(Material for the task Opens)
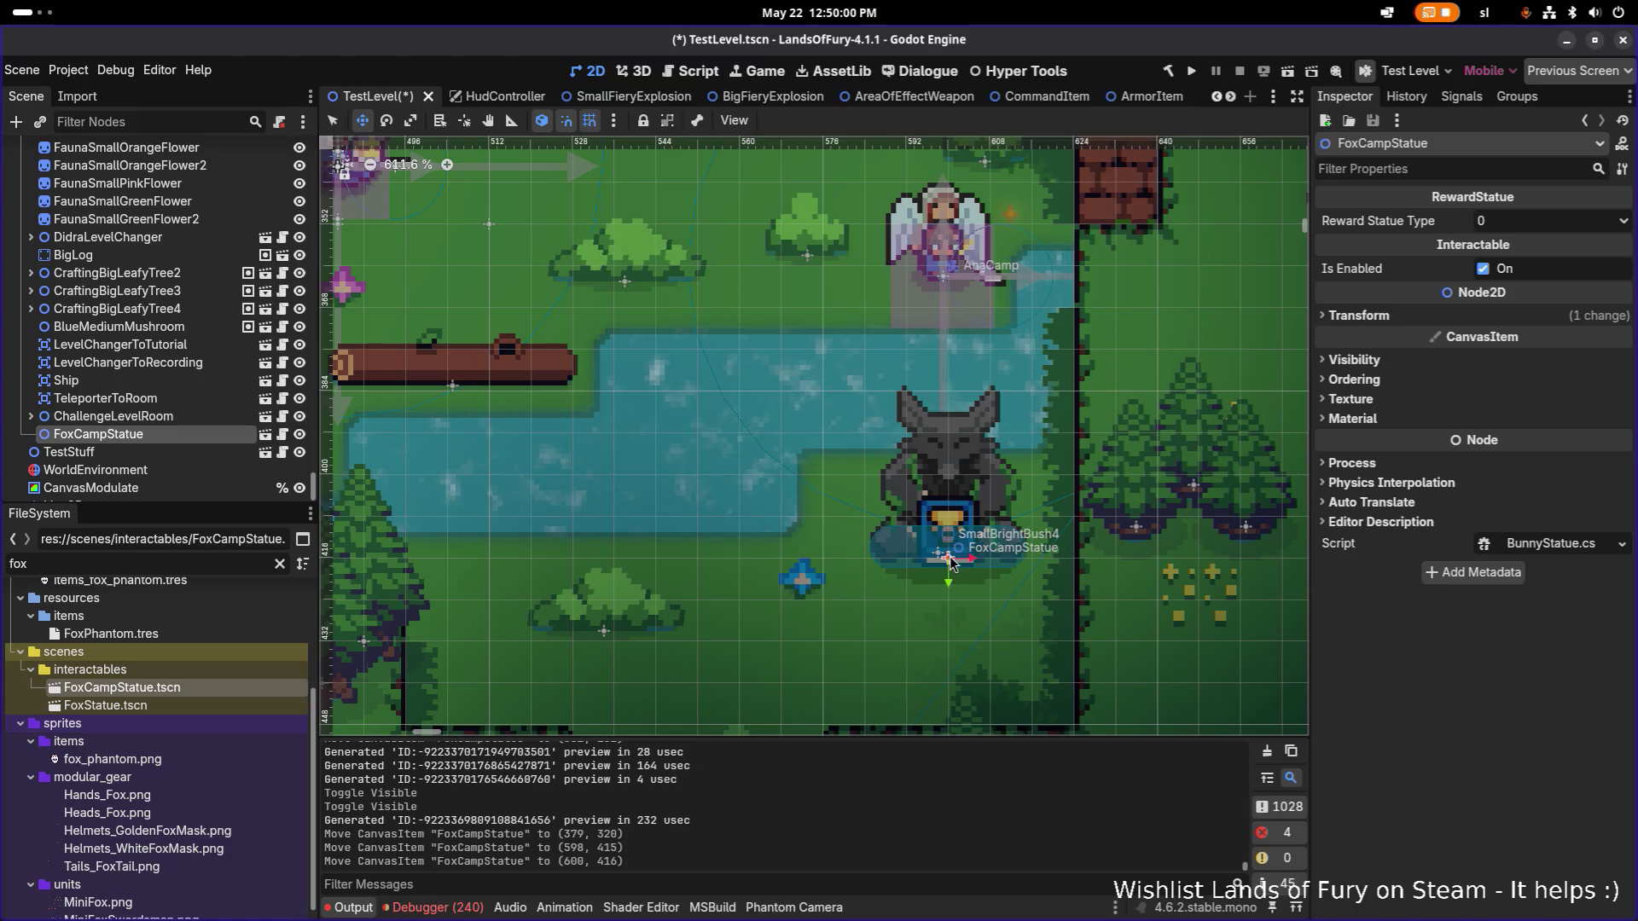
Zoom and pan the level view around the fox statue, then hide the Ship node.
scroll(911, 512, "down", 6)
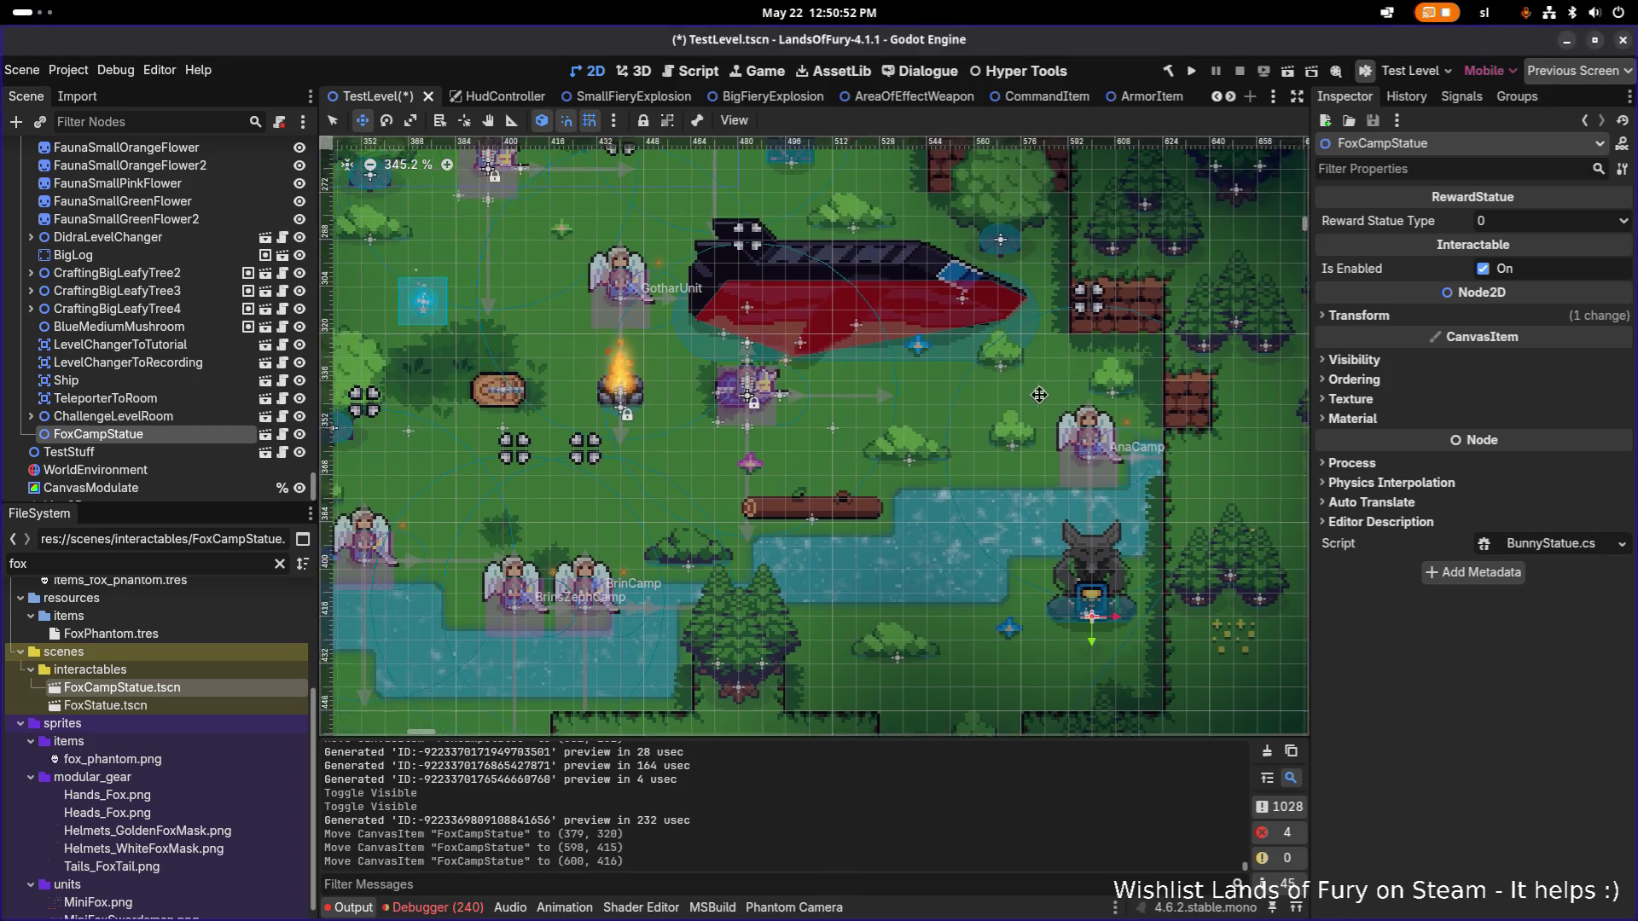
mouse_move(839, 284)
left_mouse_down()
mouse_move(997, 360)
mouse_move(1035, 431)
left_mouse_up()
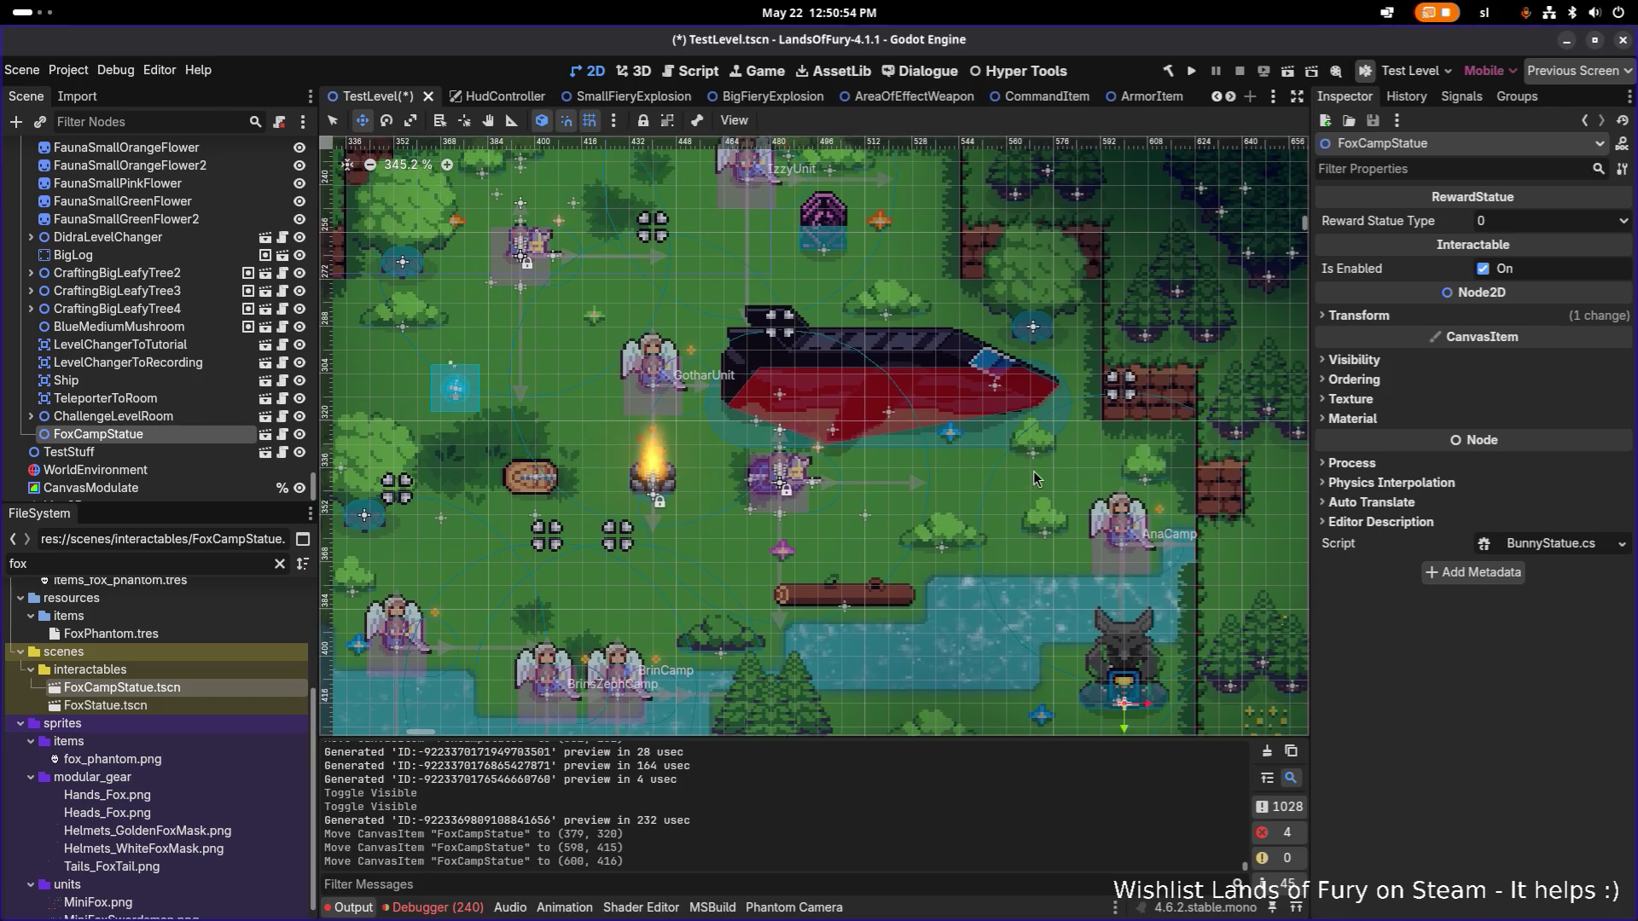
scroll(1122, 651, "up", 1)
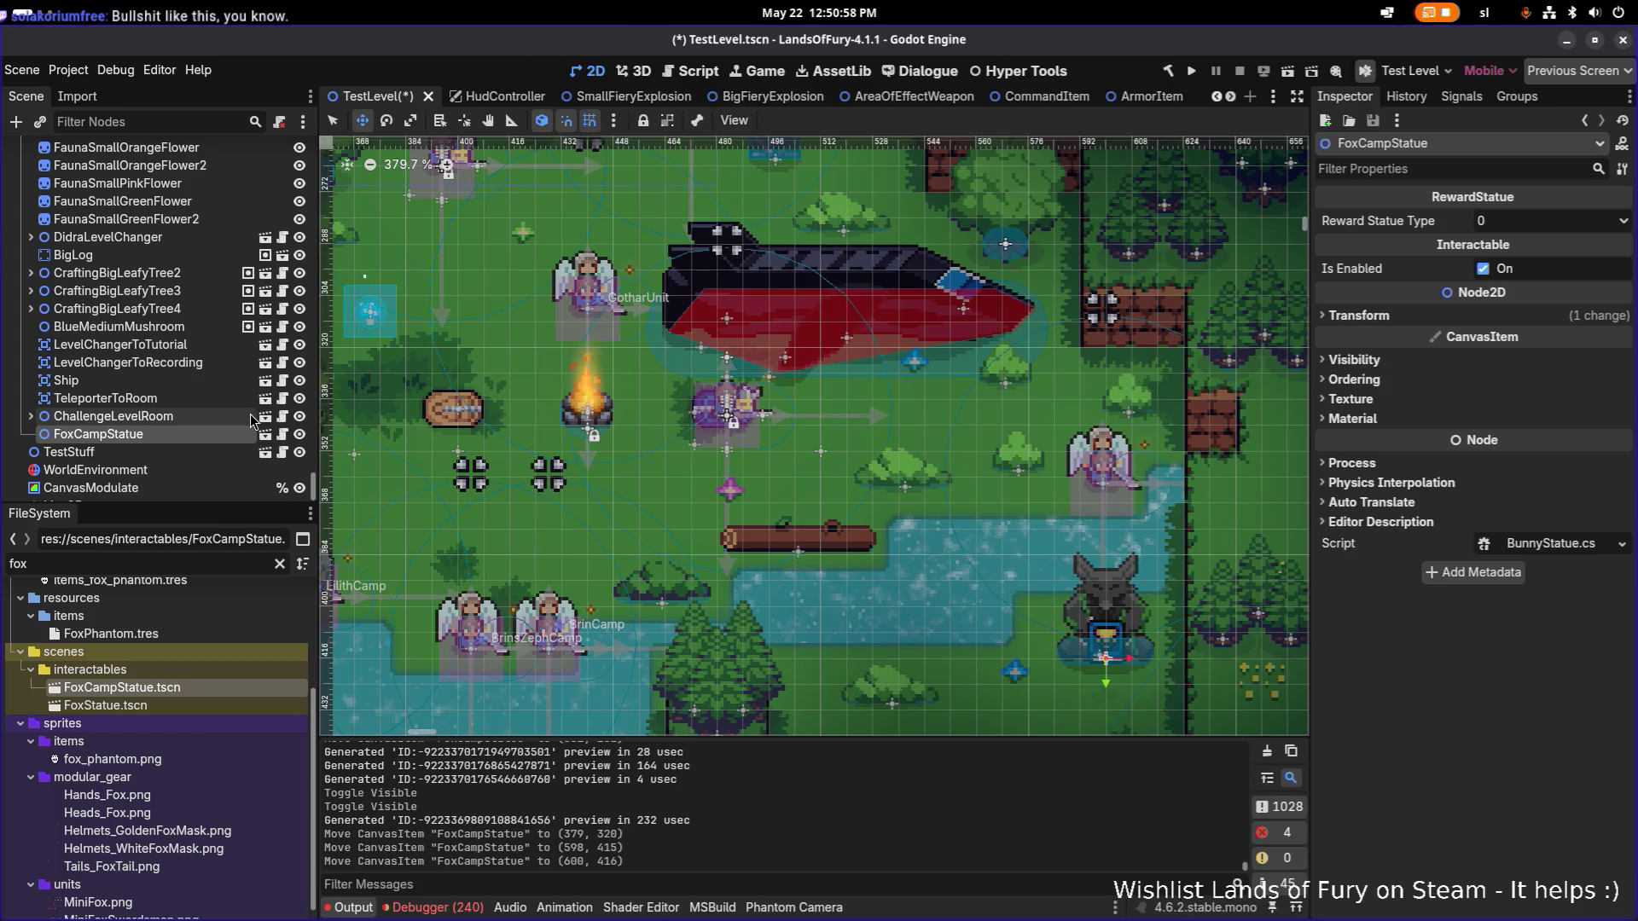
left_click(298, 381)
Drag FoxCampStatue up into the clearing right of the campfire and save TestLevel.
mouse_move(930, 496)
left_mouse_down()
mouse_move(872, 441)
mouse_move(957, 470)
mouse_move(1033, 415)
mouse_move(1133, 388)
mouse_move(1079, 415)
left_mouse_up()
scroll(793, 440, "down", 3)
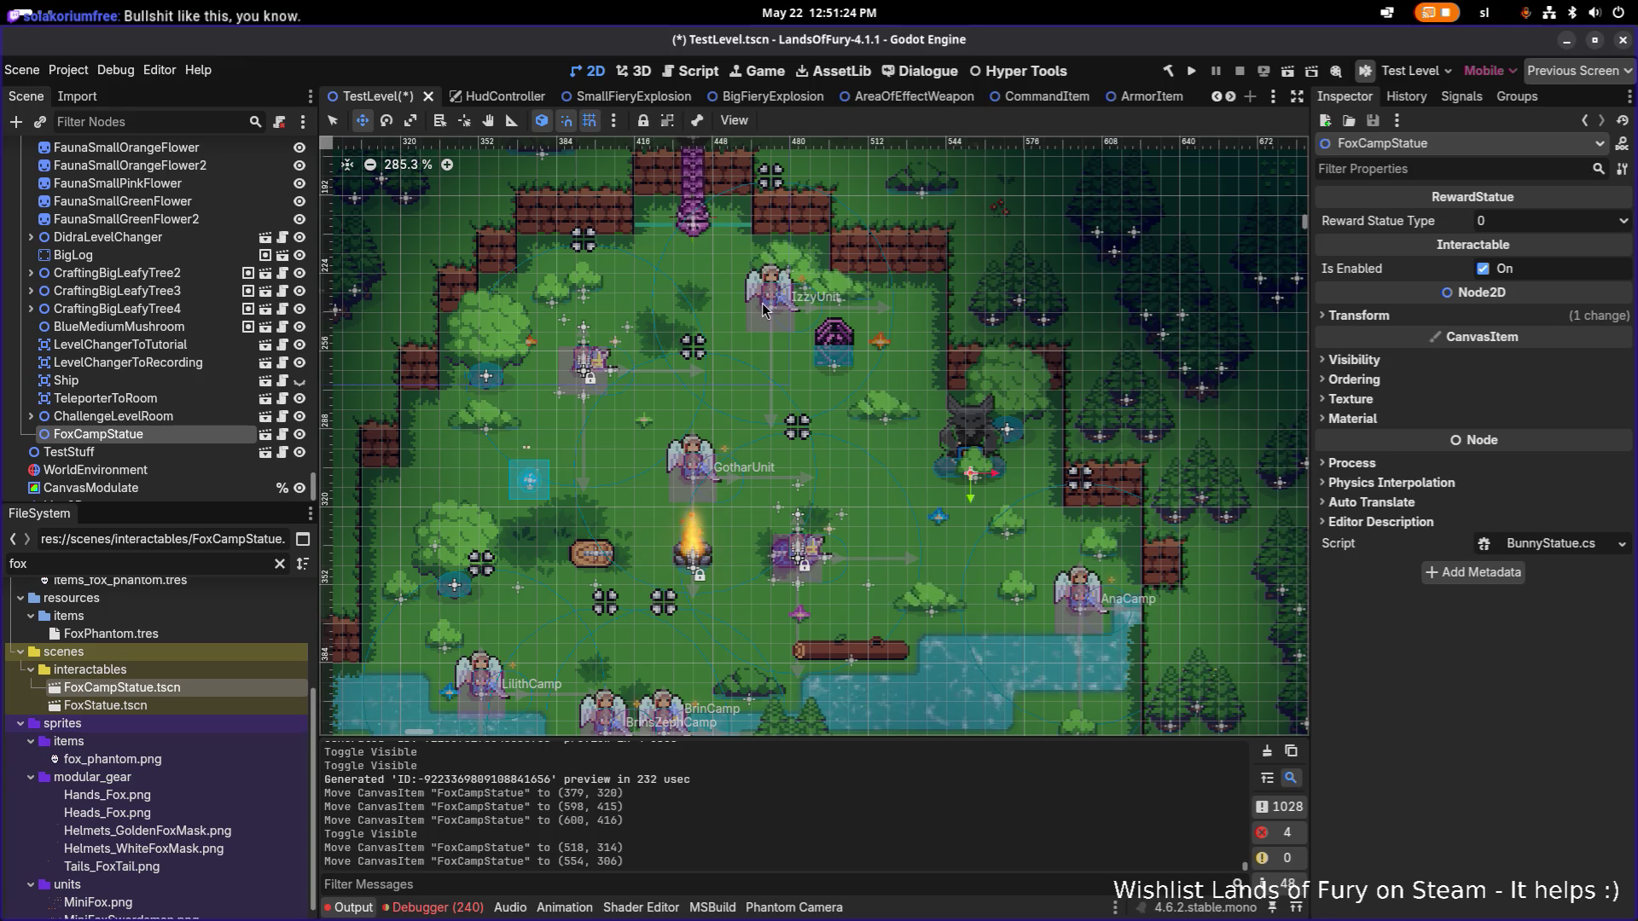
key("ctrl+s")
(Material for the task Closes)
## Your instructions:
The lines from the one containing "mouse_move(1033, 415)" to the last line of the records, both included: print exactly those and nothing else, leaving out any pictures.

## Answer for this exercise:
mouse_move(1033, 415)
mouse_move(1133, 388)
mouse_move(1079, 415)
left_mouse_up()
scroll(793, 440, "down", 3)
key("ctrl+s")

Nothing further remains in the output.